**Problem to solve**
Reproduce every line of text in the data below without any change, omitting the pictures.

**Provided information**
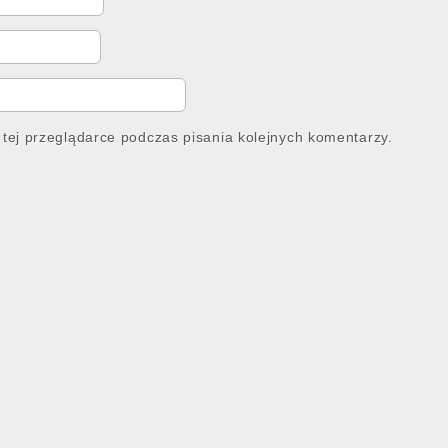
tej przeglądarce podczas pisania kolejnych komentarzy.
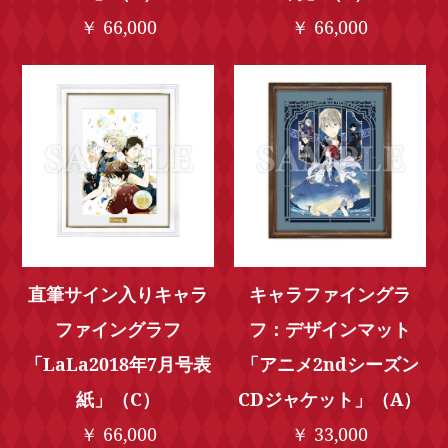
￥ 66,000
￥ 66,000
直筆サイン入りキャラ
キャラファイングラ
ファイングラフ
フ：デザインマット
「LaLa2018年7月号表
「アニメ2ndシーズン
紙」（C）
CDジャケット」（A）
￥ 66,000
￥ 33,000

**Answer box**
tej przeglądarce podczas pisania kolejnych komentarzy.
￥ 66,000
￥ 66,000
直筆サイン入りキャラ
キャラファイングラ
ファイングラフ
フ：デザインマット
「LaLa2018年7月号表
「アニメ2ndシーズン
紙」（C）
CDジャケット」（A）
￥ 66,000
￥ 33,000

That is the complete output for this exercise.